Джек старался избегать публичности, которая могла бы подстрекать Конгресс. Когда Гарри Дэвисон и адвокат Пол Кравэт захотели создать политический комитет для пропаганды союзников, Джек отказался. Он также избегал публичных выступлений вместе со своим близким другом сэром Сесилом Артуром Спринг-Райсом, британским послом. В январе 1915 г., рассказывая о предстоящей поездке, Джек сообщил Спринг-Райсу, что "было бы разумнее, если бы я не жил в Вашем доме, когда буду в Вашингтоне. Мы стараемся провести эту сделку с британским правительством как можно более незаметно... но должен сказать, что не вижу причин, почему бы Вам, когда Вы уедете, не остановиться у нас, что было бы более спокойно, чем проживание в гостинице".

Джек всегда жил с обостренным чувством опасности. Во время учебы в Гарварде за ним увязался детектив. После того как младший сын Джека, Гарри, вернулся в Нью-Йорк со своим английским репетитором, мальчик стал одержим страхом похищения. Еще при жизни Пирпонта Джек пережил ограбление дома на Мэдисон-авеню, которое причудливо пахло классовой местью: грабитель непринужденно сидел в доме и курил сигары. В другой раз шантажист угрожал взорвать дом Джека, если он не положит деньги под куст в Центральном парке; деньги не были заплачены, и бомба не взорвалась.

Дом Моргана был также непреодолимым магнитом для сумасбродов, которых привлекал его ореол таинственности. В начале войны в банк поступил поток писем с оскорблениями от сумасшедшего по фамилии Шиндлер, который считал, что банк украл его долю в шахте на Аляске, но отказывался признать это. Такие постоянные угрозы разжигали и без того богатое воображение Джека, и он был склонен видеть повсюду заговорщиков.

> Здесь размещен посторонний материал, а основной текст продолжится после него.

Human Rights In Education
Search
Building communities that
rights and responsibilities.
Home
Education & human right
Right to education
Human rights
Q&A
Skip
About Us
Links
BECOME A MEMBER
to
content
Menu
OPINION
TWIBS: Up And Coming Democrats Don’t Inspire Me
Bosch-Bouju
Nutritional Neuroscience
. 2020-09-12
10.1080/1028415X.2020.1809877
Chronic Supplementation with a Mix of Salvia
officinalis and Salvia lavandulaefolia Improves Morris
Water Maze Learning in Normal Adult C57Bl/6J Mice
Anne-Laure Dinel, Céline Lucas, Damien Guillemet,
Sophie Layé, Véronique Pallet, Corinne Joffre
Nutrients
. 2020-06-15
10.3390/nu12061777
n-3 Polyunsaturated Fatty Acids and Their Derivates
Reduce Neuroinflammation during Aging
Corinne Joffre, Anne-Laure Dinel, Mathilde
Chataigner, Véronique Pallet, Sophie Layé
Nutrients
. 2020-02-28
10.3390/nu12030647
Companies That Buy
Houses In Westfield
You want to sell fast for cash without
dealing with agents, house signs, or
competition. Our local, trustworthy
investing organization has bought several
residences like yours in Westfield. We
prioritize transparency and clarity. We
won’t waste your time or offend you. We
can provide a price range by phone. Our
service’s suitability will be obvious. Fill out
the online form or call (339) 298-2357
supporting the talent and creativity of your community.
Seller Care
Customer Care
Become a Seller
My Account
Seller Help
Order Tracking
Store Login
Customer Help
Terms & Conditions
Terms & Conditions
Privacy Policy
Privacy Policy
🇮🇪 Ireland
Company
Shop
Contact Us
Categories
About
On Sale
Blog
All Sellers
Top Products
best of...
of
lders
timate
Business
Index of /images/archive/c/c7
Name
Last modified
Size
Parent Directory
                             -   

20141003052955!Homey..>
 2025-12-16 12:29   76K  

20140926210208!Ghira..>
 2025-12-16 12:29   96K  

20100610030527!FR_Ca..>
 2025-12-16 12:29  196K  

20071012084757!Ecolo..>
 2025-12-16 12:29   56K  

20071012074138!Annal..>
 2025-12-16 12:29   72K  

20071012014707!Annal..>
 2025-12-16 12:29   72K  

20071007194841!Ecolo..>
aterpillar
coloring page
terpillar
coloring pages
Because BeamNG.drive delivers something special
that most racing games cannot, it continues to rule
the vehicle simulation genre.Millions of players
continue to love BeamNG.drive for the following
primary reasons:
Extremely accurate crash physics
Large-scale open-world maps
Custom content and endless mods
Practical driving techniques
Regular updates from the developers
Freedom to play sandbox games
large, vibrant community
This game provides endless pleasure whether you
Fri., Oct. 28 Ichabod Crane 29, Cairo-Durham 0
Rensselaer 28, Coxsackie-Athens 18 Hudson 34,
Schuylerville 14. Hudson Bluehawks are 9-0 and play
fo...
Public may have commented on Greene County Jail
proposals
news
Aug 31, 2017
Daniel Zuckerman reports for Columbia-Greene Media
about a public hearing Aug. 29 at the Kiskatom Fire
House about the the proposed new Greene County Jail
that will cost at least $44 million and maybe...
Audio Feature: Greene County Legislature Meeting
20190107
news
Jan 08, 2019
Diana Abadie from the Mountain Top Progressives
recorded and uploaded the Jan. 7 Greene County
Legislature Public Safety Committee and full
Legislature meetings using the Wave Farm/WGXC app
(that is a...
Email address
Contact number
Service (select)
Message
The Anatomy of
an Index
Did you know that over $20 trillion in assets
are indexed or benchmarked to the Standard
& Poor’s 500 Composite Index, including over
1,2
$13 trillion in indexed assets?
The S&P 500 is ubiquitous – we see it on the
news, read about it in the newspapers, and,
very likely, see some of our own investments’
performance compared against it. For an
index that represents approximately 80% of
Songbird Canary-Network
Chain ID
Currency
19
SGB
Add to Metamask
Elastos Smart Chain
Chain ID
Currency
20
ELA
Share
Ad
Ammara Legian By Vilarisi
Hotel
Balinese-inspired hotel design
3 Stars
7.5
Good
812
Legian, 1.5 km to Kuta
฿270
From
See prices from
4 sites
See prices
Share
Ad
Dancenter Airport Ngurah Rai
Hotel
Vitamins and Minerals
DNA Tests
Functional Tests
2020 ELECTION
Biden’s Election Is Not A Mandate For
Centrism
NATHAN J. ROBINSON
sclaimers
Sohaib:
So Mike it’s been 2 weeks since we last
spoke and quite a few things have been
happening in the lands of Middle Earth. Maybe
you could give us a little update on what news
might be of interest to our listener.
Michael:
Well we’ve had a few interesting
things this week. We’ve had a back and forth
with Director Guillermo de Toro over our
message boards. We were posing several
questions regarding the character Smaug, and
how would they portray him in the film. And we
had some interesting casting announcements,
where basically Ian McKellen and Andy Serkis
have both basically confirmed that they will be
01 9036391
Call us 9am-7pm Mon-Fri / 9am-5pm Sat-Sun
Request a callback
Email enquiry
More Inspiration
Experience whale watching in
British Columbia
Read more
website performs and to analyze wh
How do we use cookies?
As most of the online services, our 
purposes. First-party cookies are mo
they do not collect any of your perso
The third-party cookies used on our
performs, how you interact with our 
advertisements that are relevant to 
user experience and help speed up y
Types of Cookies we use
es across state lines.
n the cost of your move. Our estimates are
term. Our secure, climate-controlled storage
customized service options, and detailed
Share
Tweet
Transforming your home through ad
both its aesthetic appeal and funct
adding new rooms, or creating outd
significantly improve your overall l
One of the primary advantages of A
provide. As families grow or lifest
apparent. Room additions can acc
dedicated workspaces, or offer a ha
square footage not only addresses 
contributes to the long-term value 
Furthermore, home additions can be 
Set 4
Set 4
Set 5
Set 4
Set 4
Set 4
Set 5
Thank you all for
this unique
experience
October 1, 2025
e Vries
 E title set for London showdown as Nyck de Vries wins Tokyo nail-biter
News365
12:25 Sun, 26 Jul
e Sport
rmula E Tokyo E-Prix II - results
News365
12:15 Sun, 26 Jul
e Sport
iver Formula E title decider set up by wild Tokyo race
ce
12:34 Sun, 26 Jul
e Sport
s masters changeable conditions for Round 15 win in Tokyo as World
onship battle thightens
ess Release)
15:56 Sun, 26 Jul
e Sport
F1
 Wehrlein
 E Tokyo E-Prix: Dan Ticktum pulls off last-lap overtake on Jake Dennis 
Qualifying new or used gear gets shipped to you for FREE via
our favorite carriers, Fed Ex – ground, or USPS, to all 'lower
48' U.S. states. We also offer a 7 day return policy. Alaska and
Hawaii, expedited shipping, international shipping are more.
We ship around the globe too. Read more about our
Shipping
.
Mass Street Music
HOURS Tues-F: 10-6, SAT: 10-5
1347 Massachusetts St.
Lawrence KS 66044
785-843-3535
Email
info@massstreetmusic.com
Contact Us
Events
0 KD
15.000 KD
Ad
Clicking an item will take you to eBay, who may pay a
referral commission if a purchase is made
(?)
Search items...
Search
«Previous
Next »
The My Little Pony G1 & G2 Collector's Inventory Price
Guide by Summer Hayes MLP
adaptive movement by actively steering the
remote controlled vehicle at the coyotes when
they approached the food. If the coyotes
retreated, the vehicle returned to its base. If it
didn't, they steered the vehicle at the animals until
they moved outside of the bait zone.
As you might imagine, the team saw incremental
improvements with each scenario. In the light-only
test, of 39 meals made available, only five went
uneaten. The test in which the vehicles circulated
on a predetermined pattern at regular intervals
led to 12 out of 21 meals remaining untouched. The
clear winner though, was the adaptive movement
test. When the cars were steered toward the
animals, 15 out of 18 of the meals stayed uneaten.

Однако, как оказалось, опасения Джека были не совсем беспочвенны. В погожее воскресное утро 3 июля 1915 года Джек и Джесси завтракали в своем поместье на Северном побережье вместе со Спринг-Райсом и его женой. Они как раз заканчивали трапезу, когда дворецкий Морганов, Генри Физик, пошел открывать дверь. На даче , соединявшей остров с берегом Лонг-Айленда, еще не было сторожевой будки, и незваные гости могли пройти прямо к двери. Невысокий незнакомец в сером костюме приветствовал Физика и вручил ему карточку с надписью "SUMMER SOCIETY DIRECTORY, REPRESENTED BY THOMAS C. LESTER". Он попросил пригласить мистера Моргана.

Физик был британским дворецким старой школы. Обычно он был одет в темное пальто и серые брюки в полоску и отличался точностью манер. Тактичный, но почуявший опасность Физик не позволил настойчивому незнакомцу пройти мимо. Он быстро помчался в библиотеку, нашел Джека и Джесси и крикнул им: "Наверх!". Следуя этим загадочным указаниям, Морганы поднялись наверх и стали обыскивать спальни, пытаясь разобраться в проблеме. Затем на верхней площадке лестницы они увидели стрелка, который, размахивая двумя пистолетами, вел двух дочерей Моргана вверх по ступенькам. (Позже стрелок признался, что его главной ошибкой было то, что он шел перед детьми Моргана, а не за ними, тем самым снижая их ценность как заложников). Стараясь сохранять спокойствие, стрелок сказал Морганам, чтобы они не пугались, что он хочет с ними поговорить.